Of the 179 lawyers sanctioned, 15 were disbarred, 16 were disbarred by consent, 26 were suspended for terms ranging from three months to three years, 13 were censured, 31 were reprimanded, 38 were admonished and 40 were temporarily suspended on an emergency basis.
The three most common types of offenses remained unchanged from prior years. The most common grounds for discipline were gross and patterned neglect (18 percent); knowing misappropriation of trust funds (14.4 percent); and other money offenses, including negligent or reckless appropriation, serious recordkeeping deficiencies, failure to safeguard funds and escrow violations (12.9 percent).
The OAE's efficiency continues to improve. Compliance with investigation time goals increased to 84 percent from 83 percent in 2011, 81 percent in 2010, 80 percent in 2009 and 77 percent in 2008.
The district ethics committees, which also conduct investigations, followed suit. They completed 78 percent of investigations within time goals, compared with 76 percent in 2011, 73 percent in 2010, and 70 percent each in 2009 and 2008.
Investigatory time goals, set by the Supreme Court, are six months if the case is designated "standard," or nine months if it's "complex."
Standard cases — which might involve client neglect, lack of communication or other routine charges — are investigated locally by a member of the district ethic committee, who issues a report to the committee chair. The committee in turn determines whether a formal complaint should be filed or the matter should be dismissed.
Complex cases — which typically involve multiple claims, criminal conduct or financial offenses — are handled by full-time OAE staff investigators.
Actual completion times vary, depending on how cooperative the respondent is and how difficult it is to obtain and analyze documents such as bank records, Centinaro says.
Before the investigation begins, the grievance is examined and, if viable claims are found, the matter is docketed — a process that's usually done within a few weeks, Centinaro says.
After the investigation, the matter may be dismissed, or the attorney could be referred to a diversionary program or formally charged in a complaint.
Officials aim to have complaints heard within six months, before one of the 18 district ethics committees if it's a standard case or before a special ethics master if it's complex.
The decisions then are reviewed by the Disciplinary Review Board, and final discipline is determined by the Supreme Court.
Bar Keeps on Growing
Grievances, complaints and sanctions fluctuate over time, but one metric has remained constant: perennial growth in attorney population, which has persisted right through the recession and economically stagnant years.
The 91,387 lawyers registered by year's end was 1.9 percent more than in 2011 (89,673). That's up 11.7 percent from five years ago (81,684), 15.5 percent from a decade ago (79,145) and 138 percent from 25 years ago (38,408).
Growth has been steady but less dramatic than the decades following 1970. That year, there were 11,408 lawyers; by 1990, that number had nearly quadrupled to 43,775.

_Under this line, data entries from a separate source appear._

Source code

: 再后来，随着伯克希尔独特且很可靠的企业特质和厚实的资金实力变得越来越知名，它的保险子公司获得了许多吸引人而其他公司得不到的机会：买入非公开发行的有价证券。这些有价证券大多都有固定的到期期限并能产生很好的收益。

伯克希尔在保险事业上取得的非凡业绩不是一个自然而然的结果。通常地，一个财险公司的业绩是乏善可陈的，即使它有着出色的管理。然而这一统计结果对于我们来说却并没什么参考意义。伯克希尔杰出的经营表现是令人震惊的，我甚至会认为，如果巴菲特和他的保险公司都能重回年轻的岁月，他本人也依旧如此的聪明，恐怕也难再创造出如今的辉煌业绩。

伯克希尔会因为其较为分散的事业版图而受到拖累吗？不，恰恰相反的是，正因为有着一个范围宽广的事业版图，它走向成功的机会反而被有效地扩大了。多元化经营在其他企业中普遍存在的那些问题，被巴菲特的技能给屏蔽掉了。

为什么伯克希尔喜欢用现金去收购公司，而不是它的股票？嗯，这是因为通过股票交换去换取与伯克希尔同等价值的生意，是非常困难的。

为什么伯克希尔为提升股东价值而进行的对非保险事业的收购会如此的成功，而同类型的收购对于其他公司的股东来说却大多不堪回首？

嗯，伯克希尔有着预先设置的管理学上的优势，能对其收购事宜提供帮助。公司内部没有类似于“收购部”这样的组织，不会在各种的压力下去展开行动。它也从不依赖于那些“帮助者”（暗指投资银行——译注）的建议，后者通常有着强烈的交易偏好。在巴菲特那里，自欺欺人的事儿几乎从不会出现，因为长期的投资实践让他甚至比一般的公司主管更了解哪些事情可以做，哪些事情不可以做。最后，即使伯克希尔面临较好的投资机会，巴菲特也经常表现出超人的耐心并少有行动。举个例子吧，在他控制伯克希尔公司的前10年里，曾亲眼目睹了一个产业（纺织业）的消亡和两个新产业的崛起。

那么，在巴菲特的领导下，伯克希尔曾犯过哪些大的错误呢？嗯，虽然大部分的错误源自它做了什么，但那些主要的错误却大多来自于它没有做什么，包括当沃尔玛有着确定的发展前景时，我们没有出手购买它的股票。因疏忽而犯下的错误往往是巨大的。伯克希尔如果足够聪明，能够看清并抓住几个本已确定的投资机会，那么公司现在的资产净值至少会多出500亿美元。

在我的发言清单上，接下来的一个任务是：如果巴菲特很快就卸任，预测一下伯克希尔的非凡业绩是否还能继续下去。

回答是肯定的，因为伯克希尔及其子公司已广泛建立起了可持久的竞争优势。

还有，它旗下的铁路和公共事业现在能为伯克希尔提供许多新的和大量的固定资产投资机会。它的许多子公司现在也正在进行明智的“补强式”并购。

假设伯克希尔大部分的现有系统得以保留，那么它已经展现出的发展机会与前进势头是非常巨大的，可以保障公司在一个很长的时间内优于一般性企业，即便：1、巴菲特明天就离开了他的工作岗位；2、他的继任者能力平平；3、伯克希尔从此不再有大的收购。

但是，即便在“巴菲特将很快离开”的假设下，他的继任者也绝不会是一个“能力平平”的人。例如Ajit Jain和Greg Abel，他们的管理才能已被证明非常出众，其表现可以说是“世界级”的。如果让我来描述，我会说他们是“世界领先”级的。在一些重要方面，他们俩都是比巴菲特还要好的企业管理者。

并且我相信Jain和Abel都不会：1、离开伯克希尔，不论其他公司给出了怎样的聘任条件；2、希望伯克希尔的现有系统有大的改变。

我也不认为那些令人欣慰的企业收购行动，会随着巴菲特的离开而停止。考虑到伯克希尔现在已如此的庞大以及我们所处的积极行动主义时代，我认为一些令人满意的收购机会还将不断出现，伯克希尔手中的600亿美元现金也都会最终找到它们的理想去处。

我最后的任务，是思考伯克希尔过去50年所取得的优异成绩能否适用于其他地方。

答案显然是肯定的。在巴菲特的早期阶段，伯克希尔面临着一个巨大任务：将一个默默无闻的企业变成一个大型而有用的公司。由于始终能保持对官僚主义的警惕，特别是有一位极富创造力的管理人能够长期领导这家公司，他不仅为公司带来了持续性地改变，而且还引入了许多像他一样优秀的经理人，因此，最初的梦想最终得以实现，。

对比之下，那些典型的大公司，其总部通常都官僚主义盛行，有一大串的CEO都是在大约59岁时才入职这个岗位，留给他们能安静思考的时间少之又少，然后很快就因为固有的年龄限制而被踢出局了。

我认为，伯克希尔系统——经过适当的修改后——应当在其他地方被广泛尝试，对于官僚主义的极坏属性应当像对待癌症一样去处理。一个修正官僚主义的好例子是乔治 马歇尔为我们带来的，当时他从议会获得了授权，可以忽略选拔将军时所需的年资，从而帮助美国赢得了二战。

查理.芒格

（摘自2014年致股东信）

According to the OAE, 2005 marked the only attorney population decrease in state history — to 77,434 from 81,617, a 5.1 percent decrease.
But not only was it anomalous, it was to be expected: that's the year the Supreme Court for the first time invoked Rule 1:28-2(c), which had been adopted the prior year and provided for license revocation for attorneys who have been ineligible to practice for seven consecutive years because of nonpayment of annual registration fees. In total, the court yanked 5,999 licenses.

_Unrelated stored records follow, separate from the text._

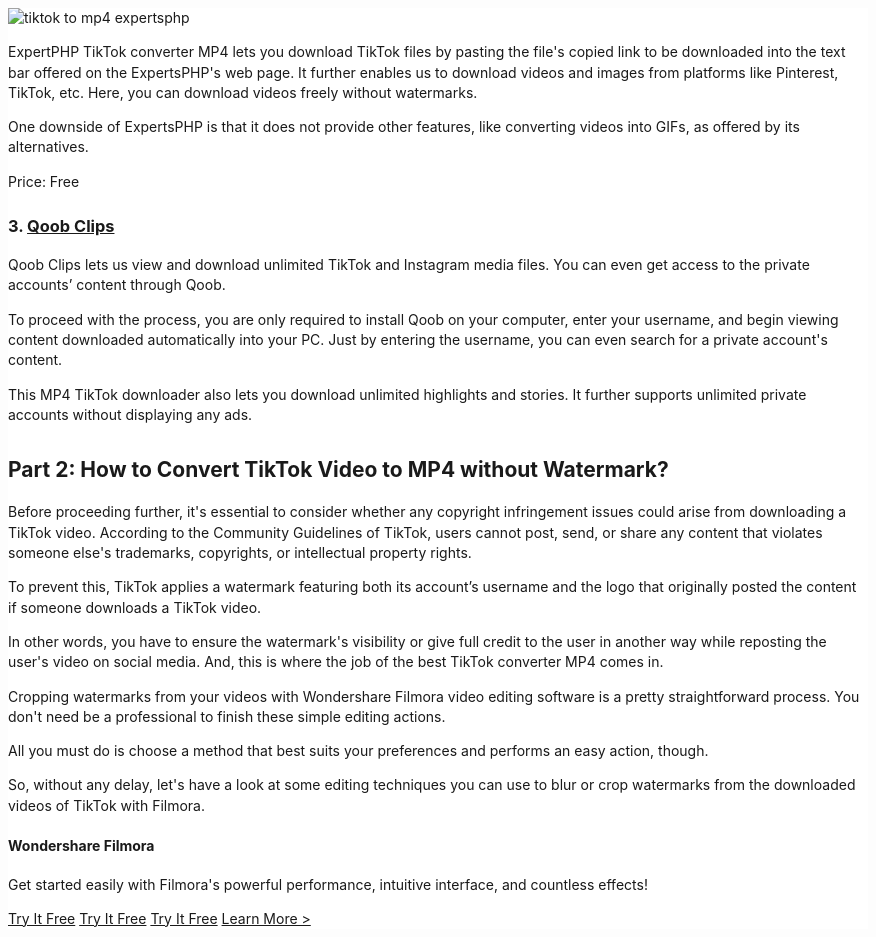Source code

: ![tiktok to mp4 expertsphp](https://images.wondershare.com/filmora/article-images/4-expertsphp-video-download.jpg)

ExpertPHP TikTok converter MP4 lets you download TikTok files by pasting the file's copied link to be downloaded into the text bar offered on the ExpertsPHP's web page. It further enables us to download videos and images from platforms like Pinterest, TikTok, etc. Here, you can download videos freely without watermarks.

One downside of ExpertsPHP is that it does not provide other features, like converting videos into GIFs, as offered by its alternatives.

Price: Free

### 3. [Qoob Clips](https://www.qoob.co/product/clips/)

Qoob Clips lets us view and download unlimited TikTok and Instagram media files. You can even get access to the private accounts’ content through Qoob.

To proceed with the process, you are only required to install Qoob on your computer, enter your username, and begin viewing content downloaded automatically into your PC. Just by entering the username, you can even search for a private account's content.

This MP4 TikTok downloader also lets you download unlimited highlights and stories. It further supports unlimited private accounts without displaying any ads.

## Part 2: How to Convert TikTok Video to MP4 without Watermark?

Before proceeding further, it's essential to consider whether any copyright infringement issues could arise from downloading a TikTok video. According to the Community Guidelines of TikTok, users cannot post, send, or share any content that violates someone else's trademarks, copyrights, or intellectual property rights.

To prevent this, TikTok applies a watermark featuring both its account’s username and the logo that originally posted the content if someone downloads a TikTok video.

In other words, you have to ensure the watermark's visibility or give full credit to the user in another way while reposting the user's video on social media. And, this is where the job of the best TikTok converter MP4 comes in.

Cropping watermarks from your videos with Wondershare Filmora video editing software is a pretty straightforward process. You don't need be a professional to finish these simple editing actions.

All you must do is choose a method that best suits your preferences and performs an easy action, though.

So, without any delay, let's have a look at some editing techniques you can use to blur or crop watermarks from the downloaded videos of TikTok with Filmora.

#### Wondershare Filmora

Get started easily with Filmora's powerful performance, intuitive interface, and countless effects!

[Try It Free](https://tools.techidaily.com/wondershare/filmora/download/) [Try It Free](https://tools.techidaily.com/wondershare/filmora/download/) [Try It Free](https://tools.techidaily.com/wondershare/filmora/download/) [Learn More >](https://tools.techidaily.com/wondershare/filmora/download/)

Lawyer population, as in prior years, well outpaced general population growth. New Jersey's population of 8.865 million for 2012 is not quite a .5 percent increase over 2011 (8.821 million).
As a result, the layperson-to-lawyer ratio once again contracted, for the eighth year running. At year's end, there was one lawyer for every 97 residents, compared with 98:1 in 2001, 100:1 in 2010, 102:1 in 2009, 104:1 in 2008, 106:1 in 2007, 109:1 in 2006 and 113:1 in 2005.
The decades-long trend could be coming to an end, though, according to Centinaro.
"In a few years, you will see a decrease in the number of attorneys because finally enrollment in law schools" has declined, he says.